DATA SUPPLIED:
- Opening Delimiter -

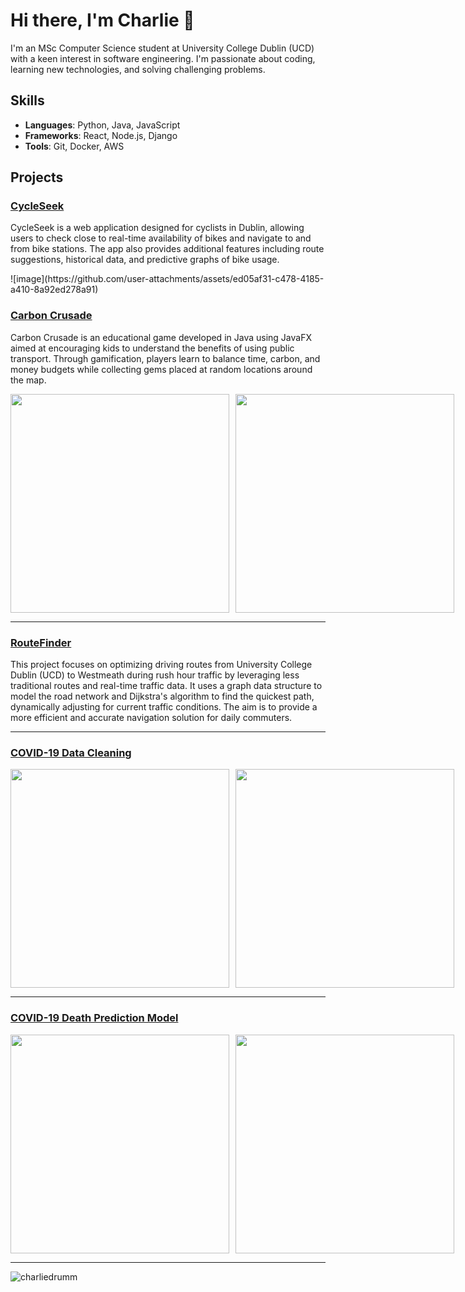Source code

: # Hi there, I'm Charlie 👋

I'm an MSc Computer Science student at University College Dublin (UCD) with a keen interest in software engineering. I'm passionate about coding, learning new technologies, and solving challenging problems.

## Skills

- **Languages**: Python, Java, JavaScript
- **Frameworks**: React, Node.js, Django
- **Tools**: Git, Docker, AWS

## Projects


### [CycleSeek](https://github.com/EamonnWalsh01/Software-Eng)
CycleSeek is a web application designed for cyclists in Dublin, allowing users to check close to real-time availability of bikes and navigate to and from bike stations. The app also provides additional features including route suggestions, historical data, and predictive graphs of bike usage.

<div style="display: flex; gap: 10px;">
  ![image](https://github.com/user-attachments/assets/ed05af31-c478-4185-a410-8a92ed278a91)
</div>

### [Carbon Crusade](https://github.com/charliedrumm/carbonGame)
Carbon Crusade is an educational game developed in Java using JavaFX aimed at encouraging kids to understand the benefits of using public transport. Through gamification, players learn to balance time, carbon, and money budgets while collecting gems placed at random locations around the map.

<div style="display: flex; gap: 10px;">
  <img src="https://github.com/charliedrumm/charliedrumm/assets/145464734/a8ad5e27-b3b9-4fe2-914e-606d682dd9ad" width="350" />
  <img src="https://github.com/charliedrumm/charliedrumm/assets/145464734/57d1123c-6d7b-4717-aa45-fbb29ef8a510" width="350" />
</div>

---

### [RouteFinder](https://github.com/charliedrumm/RouteFinder)
This project focuses on optimizing driving routes from University College Dublin (UCD) to Westmeath during rush hour traffic by leveraging less traditional routes and real-time traffic data. It uses a graph data structure to model the road network and Dijkstra's algorithm to find the quickest path, dynamically adjusting for current traffic conditions. The aim is to provide a more efficient and accurate navigation solution for daily commuters.

---

### [COVID-19 Data Cleaning](https://github.com/charliedrumm/COVID-19-CDC-Data-Cleaning-and-Analytics)

<div style="display: flex; gap: 10px;">
  <img src="https://github.com/charliedrumm/charliedrumm/assets/145464734/a58cbf7b-600c-4d59-986d-40347c285de5" width="350" />
  <img src="https://github.com/charliedrumm/charliedrumm/assets/145464734/0c7f792c-5da1-4ca3-85e6-58b623960628" width="350" />
</div>

---

### [COVID-19 Death Prediction Model](https://github.com/charliedrumm/COVID-19-Death-Prediction-Models)

<div style="display: flex; gap: 10px;">
  <img src="https://github.com/charliedrumm/charliedrumm/assets/145464734/f518cc2c-98ef-43e9-8b0e-48359c80ea54" width="350" />
  <img src="https://github.com/charliedrumm/charliedrumm/assets/145464734/572fdd72-8338-41af-954a-3f1eb5d611fc" width="350" />
</div>

---

![charliedrumm](https://github-readme-stats.vercel.app/api?username=charliedrumm&show_icons=true&theme=radical)
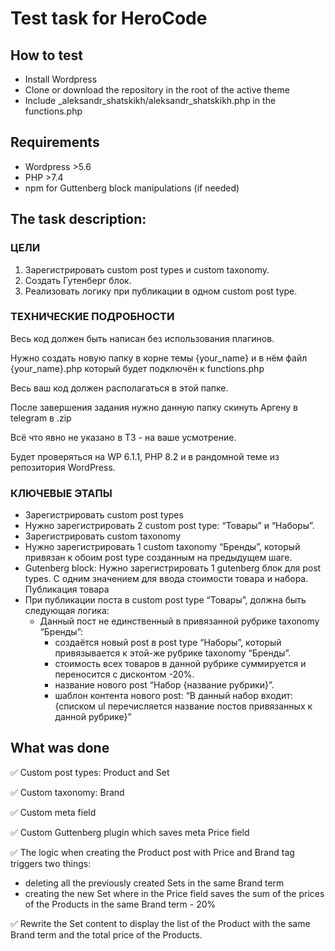 # Test task for HeroCode

## How to test
- Install Wordpress
- Clone or download the repository in the root of the active theme
- Include _aleksandr_shatskikh/aleksandr_shatskikh.php in the functions.php

## Requirements
- Wordpress >5.6
- PHP >7.4
- npm for Guttenberg block manipulations (if needed)

## The task description:
### ЦЕЛИ
1. Зарегистрировать custom post types и custom taxonomy.
2. Создать Гутенберг блок.
3. Реализовать логику при публикации в одном custom post type. 
   
### ТЕХНИЧЕСКИЕ ПОДРОБНОСТИ

Весь код должен быть написан без использования плагинов.
   
Нужно создать новую папку в корне темы {your_name} и в нём файл {your_name}.php который будет подключён к functions.php
   
Весь ваш код должен располагаться в этой папке.
   
После завершения задания нужно данную папку скинуть Аргену в telegram в .zip

Всё что явно не указано в ТЗ - на ваше усмотрение.

Будет проверяться на WP 6.1.1, PHP 8.2 и в рандомной теме из репозитория WordPress.

### КЛЮЧЕВЫЕ ЭТАПЫ
- Зарегистрировать custom post types
- Нужно зарегистрировать 2 custom post type: “Товары” и “Наборы”. 
- Зарегистрировать custom taxonomy
- Нужно зарегистрировать 1 custom taxonomy “Бренды”, который привязан к обоим post type созданным на предыдущем шаге.
- Gutenberg block: Нужно зарегистрировать 1 gutenberg блок для post types. С одним значением для ввода стоимости товара и набора. Публикация товара
- При публикации поста в custom post type “Товары”, должна быть следующая логика:
   - Данный пост не единственный в привязанной рубрике taxonomy “Бренды”:
     - создаётся новый post в post type “Наборы”, который привязывается к
   этой-же рубрике taxonomy “Бренды”.
     - стоимость всех товаров в данной рубрике суммируется и переносится с
   дисконтом -20%.
     - название нового post “Набор {название рубрики}”.
     - шаблон контента нового post:
      “В данный набор входит:
   {списком ul перечисляется название постов привязанных к данной рубрике}”

       
## What was done

✅ Custom post types: Product and Set

✅ Custom taxonomy: Brand

✅ Custom meta field

✅ Custom Guttenberg plugin which saves meta Price field

✅ The logic when creating the Product post with Price and Brand tag triggers two things:
- deleting all the previously created Sets in the same Brand term
- creating the new Set where in the Price field saves the sum of the prices of the Products in the same Brand term - 20%
  
✅ Rewrite the Set content to display the list of the Product with the same Brand term and the total price of the Products.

- Closing Delimiter -

TASK ITEM: Turn every line of source text in the records above into a Markdown table with two columns, Row and Line, numbering the rows in order and leaving out blank lines. Leave the pictures out of the answer.

TASK ANSWER:
| Row | Line |
|---|---|
| 1 | Source code |
| 2 | : # Hi there, I'm Charlie 👋 |
| 3 | I'm an MSc Computer Science student at University College Dublin (UCD) with a keen interest in software engineering. I'm passionate about coding, learning new technologies, and solving challenging problems. |
| 4 | ## Skills |
| 5 | - **Languages**: Python, Java, JavaScript |
| 6 | - **Frameworks**: React, Node.js, Django |
| 7 | - **Tools**: Git, Docker, AWS |
| 8 | ## Projects |
| 9 | ### [CycleSeek](https://github.com/EamonnWalsh01/Software-Eng) |
| 10 | CycleSeek is a web application designed for cyclists in Dublin, allowing users to check close to real-time availability of bikes and navigate to and from bike stations. The app also provides additional features including route suggestions, historical data, and predictive graphs of bike usage. |
| 11 | <div style="display: flex; gap: 10px;"> |
| 12 |   ![image](https://github.com/user-attachments/assets/ed05af31-c478-4185-a410-8a92ed278a91) |
| 13 | </div> |
| 14 | ### [Carbon Crusade](https://github.com/charliedrumm/carbonGame) |
| 15 | Carbon Crusade is an educational game developed in Java using JavaFX aimed at encouraging kids to understand the benefits of using public transport. Through gamification, players learn to balance time, carbon, and money budgets while collecting gems placed at random locations around the map. |
| 16 | <div style="display: flex; gap: 10px;"> |
| 17 |   <img src="https://github.com/charliedrumm/charliedrumm/assets/145464734/a8ad5e27-b3b9-4fe2-914e-606d682dd9ad" width="350" /> |
| 18 |   <img src="https://github.com/charliedrumm/charliedrumm/assets/145464734/57d1123c-6d7b-4717-aa45-fbb29ef8a510" width="350" /> |
| 19 | </div> |
| 20 | --- |
| 21 | ### [RouteFinder](https://github.com/charliedrumm/RouteFinder) |
| 22 | This project focuses on optimizing driving routes from University College Dublin (UCD) to Westmeath during rush hour traffic by leveraging less traditional routes and real-time traffic data. It uses a graph data structure to model the road network and Dijkstra's algorithm to find the quickest path, dynamically adjusting for current traffic conditions. The aim is to provide a more efficient and accurate navigation solution for daily commuters. |
| 23 | --- |
| 24 | ### [COVID-19 Data Cleaning](https://github.com/charliedrumm/COVID-19-CDC-Data-Cleaning-and-Analytics) |
| 25 | <div style="display: flex; gap: 10px;"> |
| 26 |   <img src="https://github.com/charliedrumm/charliedrumm/assets/145464734/a58cbf7b-600c-4d59-986d-40347c285de5" width="350" /> |
| 27 |   <img src="https://github.com/charliedrumm/charliedrumm/assets/145464734/0c7f792c-5da1-4ca3-85e6-58b623960628" width="350" /> |
| 28 | </div> |
| 29 | --- |
| 30 | ### [COVID-19 Death Prediction Model](https://github.com/charliedrumm/COVID-19-Death-Prediction-Models) |
| 31 | <div style="display: flex; gap: 10px;"> |
| 32 |   <img src="https://github.com/charliedrumm/charliedrumm/assets/145464734/f518cc2c-98ef-43e9-8b0e-48359c80ea54" width="350" /> |
| 33 |   <img src="https://github.com/charliedrumm/charliedrumm/assets/145464734/572fdd72-8338-41af-954a-3f1eb5d611fc" width="350" /> |
| 34 | </div> |
| 35 | --- |
| 36 | ![charliedrumm](https://github-readme-stats.vercel.app/api?username=charliedrumm&show_icons=true&theme=radical) |
| 37 |  # Test task for HeroCode |
| 38 | ## How to test |
| 39 | - Install Wordpress |
| 40 | - Clone or download the repository in the root of the active theme |
| 41 | - Include _aleksandr_shatskikh/aleksandr_shatskikh.php in the functions.php |
| 42 | ## Requirements |
| 43 | - Wordpress >5.6 |
| 44 | - PHP >7.4 |
| 45 | - npm for Guttenberg block manipulations (if needed) |
| 46 | ## The task description: |
| 47 | ### ЦЕЛИ |
| 48 | 1. Зарегистрировать custom post types и custom taxonomy. |
| 49 | 2. Создать Гутенберг блок. |
| 50 | 3. Реализовать логику при публикации в одном custom post type.  |
| 51 | ### ТЕХНИЧЕСКИЕ ПОДРОБНОСТИ |
| 52 | Весь код должен быть написан без использования плагинов. |
| 53 | Нужно создать новую папку в корне темы {your_name} и в нём файл {your_name}.php который будет подключён к functions.php |
| 54 | Весь ваш код должен располагаться в этой папке. |
| 55 | После завершения задания нужно данную папку скинуть Аргену в telegram в .zip |
| 56 | Всё что явно не указано в ТЗ - на ваше усмотрение. |
| 57 | Будет проверяться на WP 6.1.1, PHP 8.2 и в рандомной теме из репозитория WordPress. |
| 58 | ### КЛЮЧЕВЫЕ ЭТАПЫ |
| 59 | - Зарегистрировать custom post types |
| 60 | - Нужно зарегистрировать 2 custom post type: “Товары” и “Наборы”.  |
| 61 | - Зарегистрировать custom taxonomy |
| 62 | - Нужно зарегистрировать 1 custom taxonomy “Бренды”, который привязан к обоим post type созданным на предыдущем шаге. |
| 63 | - Gutenberg block: Нужно зарегистрировать 1 gutenberg блок для post types. С одним значением для ввода стоимости товара и набора. Публикация товара |
| 64 | - При публикации поста в custom post type “Товары”, должна быть следующая логика: |
| 65 |    - Данный пост не единственный в привязанной рубрике taxonomy “Бренды”: |
| 66 |      - создаётся новый post в post type “Наборы”, который привязывается к |
| 67 |    этой-же рубрике taxonomy “Бренды”. |
| 68 |      - стоимость всех товаров в данной рубрике суммируется и переносится с |
| 69 |    дисконтом -20%. |
| 70 |      - название нового post “Набор {название рубрики}”. |
| 71 |      - шаблон контента нового post: |
| 72 |       “В данный набор входит: |
| 73 |    {списком ul перечисляется название постов привязанных к данной рубрике}” |
| 74 | ## What was done |
| 75 | ✅ Custom post types: Product and Set |
| 76 | ✅ Custom taxonomy: Brand |
| 77 | ✅ Custom meta field |
| 78 | ✅ Custom Guttenberg plugin which saves meta Price field |
| 79 | ✅ The logic when creating the Product post with Price and Brand tag triggers two things: |
| 80 | - deleting all the previously created Sets in the same Brand term |
| 81 | - creating the new Set where in the Price field saves the sum of the prices of the Products in the same Brand term - 20% |
| 82 | ✅ Rewrite the Set content to display the list of the Product with the same Brand term and the total price of the Products. |